China’s State Council recently promulgated the roadmap for health care reform in 2011–15, setting forth objectives, benchmarks and goals to be accomplished during that period. In particular, the Chinese Government intends to encourage the establishment of non-public medical facilities.
McDermott Will & Emery has a strategic alliance with MWE China Law Offices, a separate law firm based in Shanghai. This China Law Alert was authored by MWE China Law Offices lawyers Leon Liu and Teresa Lou.
On 14 March 2012, the State Council, China’s chief administrative authority, promulgated the roadmap and implementation plan on health care reform for the 12th Five-Year Plan period (2011–15) (the Roadmap). The Roadmap is the guiding document for further health care reform over the next four years.
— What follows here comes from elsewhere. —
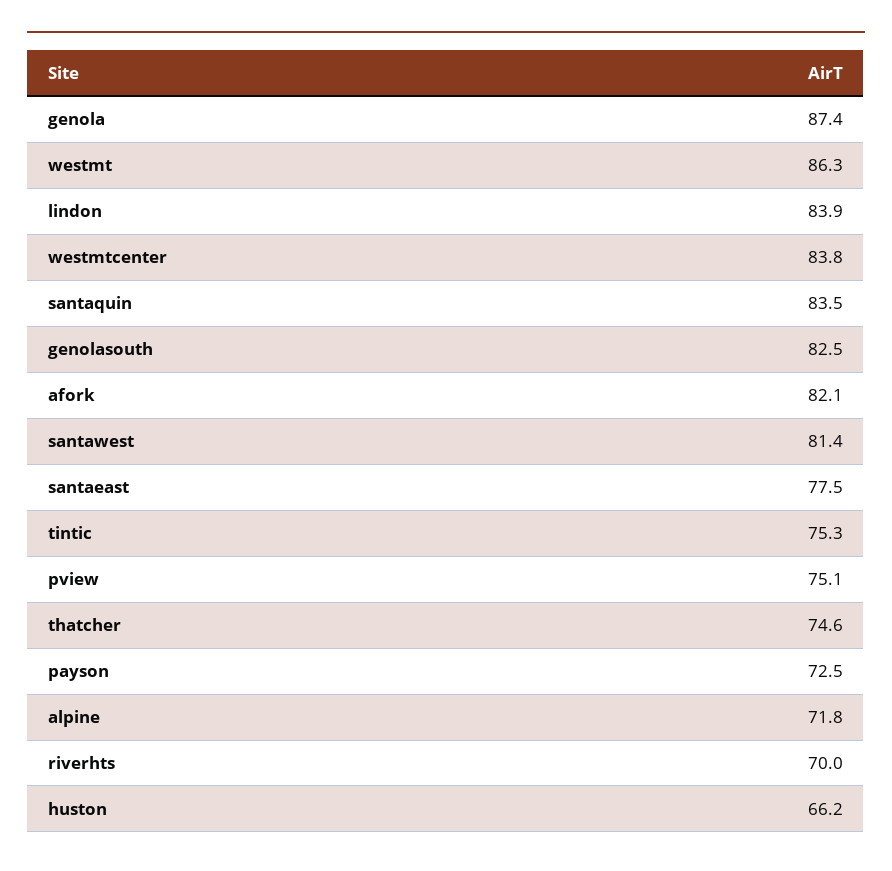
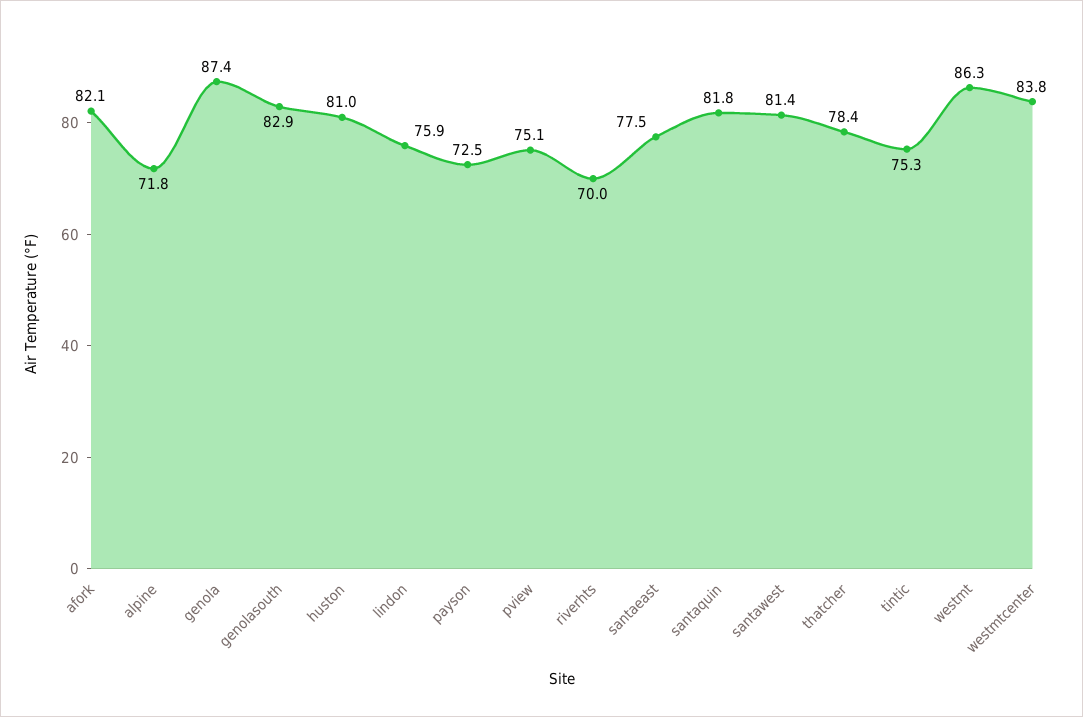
lindon: 83.9 -> 75.9
santaquin: 83.5 -> 81.8
genolasouth: 82.5 -> 82.9
thatcher: 74.6 -> 78.4
huston: 66.2 -> 81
It sets forth the objectives and benchmarks of the reform as well as the goals to be accomplished during 2012–2015. Five-Year Plans are a series of social and economic development initiatives shaped by the Communist Party of China through the plenary sessions of the Central Committee and national congresses. Each Five-Year Plan is established for the entire country and typically contains detailed economic development guidelines for all regions.
The Roadmap states that the Chinese Government will continue to encourage the establishment of non-public medical facilities. It further states that the Government intends to have non-public medical facilities provide 20 per cent of the total hospital beds and medical services in China by 2015. To achieve this goal, the Government will adopt the following measures set forth in the Roadmap.
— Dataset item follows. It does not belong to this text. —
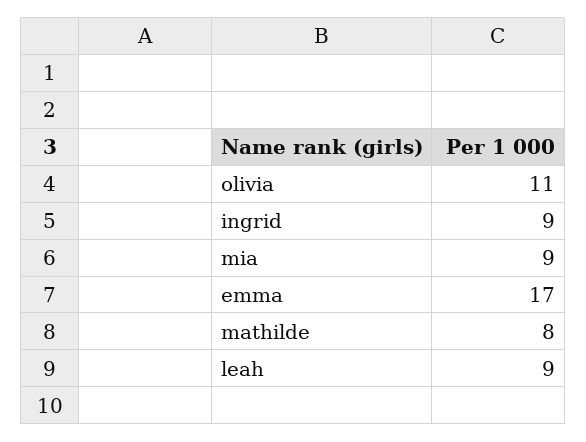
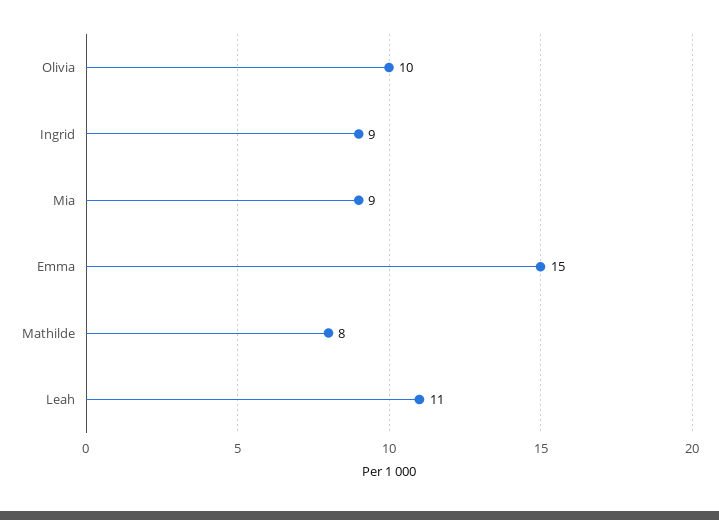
olivia: 11 -> 10
emma: 17 -> 15
leah: 9 -> 11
- Expand the scope of medical facilities that non-governmental enterprises can establish. This measure encourages non-governmental entities, such as business enterprises, charity institutions, funds, commercial insurance organisations and foreign investors, to establish medical facilities (non-public medical facilities). Individuals from Hong Kong, Macau and Taiwan with the appropriate qualifications also are encouraged to set up private clinics.
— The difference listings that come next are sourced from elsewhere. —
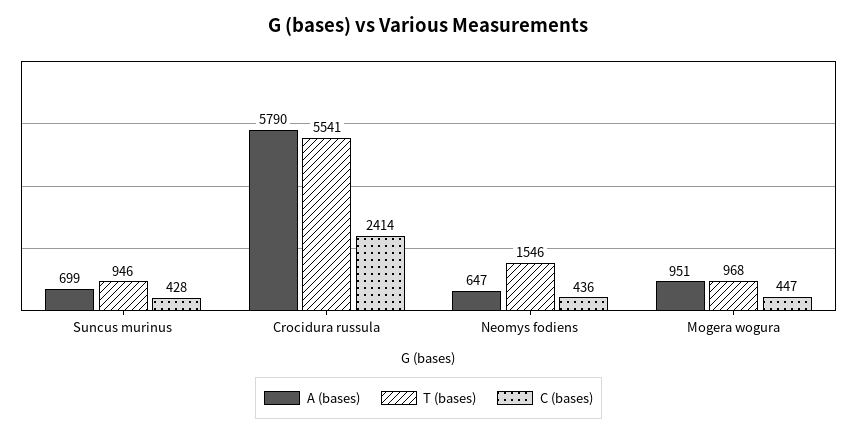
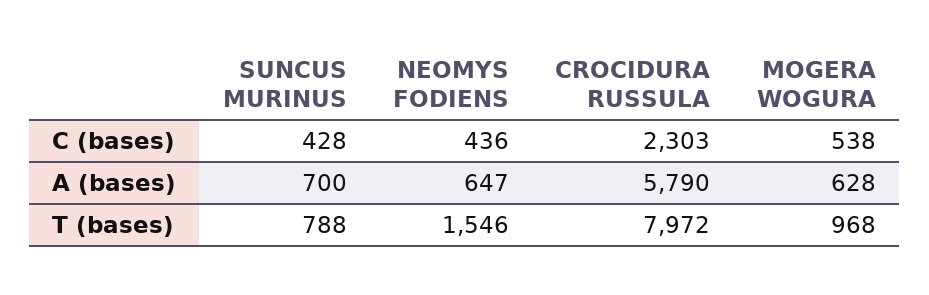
A (bases), Suncus murinus: 699 -> 700
T (bases), Suncus murinus: 946 -> 788
T (bases), Crocidura russula: 5541 -> 7972
C (bases), Crocidura russula: 2414 -> 2303
A (bases), Mogera wogura: 951 -> 628
C (bases), Mogera wogura: 447 -> 538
- Provide a favourable environment for the operation of non-public medical facilities. This measure fully implements the preferential policies for non-public medical facilities in relation to pricing, tax, medical reimbursement unit listing, land, qualification recognition and the establishment of key academic subjects. The non-public medical facilities established by non-governmental entities will enjoy the same policies on tax and pricing as public medical facilities.
- Encourage non-public medical facilities to expand their operations. Non-profit medical facilities will be afforded preferential treatment by the Government, and non-public medical facilities are encouraged to expand into larger medical groups.
Previously, the State Council issued the Opinion for Further Encouraging and Guiding non-governmental entities in the Setup of Medical Facilities (Opinion) on 26 November 2010, which elaborated upon various aspects of the policy to encourage the establishment of non-public medical facilities. The fact that the newly promulgated Roadmap reiterates the essence of the policies set forth in the Opinion shows that the Chinese Government considers non-public medical facilities to be an important element in China’s health care reform. However, it remains to be seen whether the Chinese Government will eliminate existing obstacles to the establishment of non-public medical facilities by non-governmental entities, such as previous restrictive policies on obtaining land for building premises and on hiring doctors from public hospitals.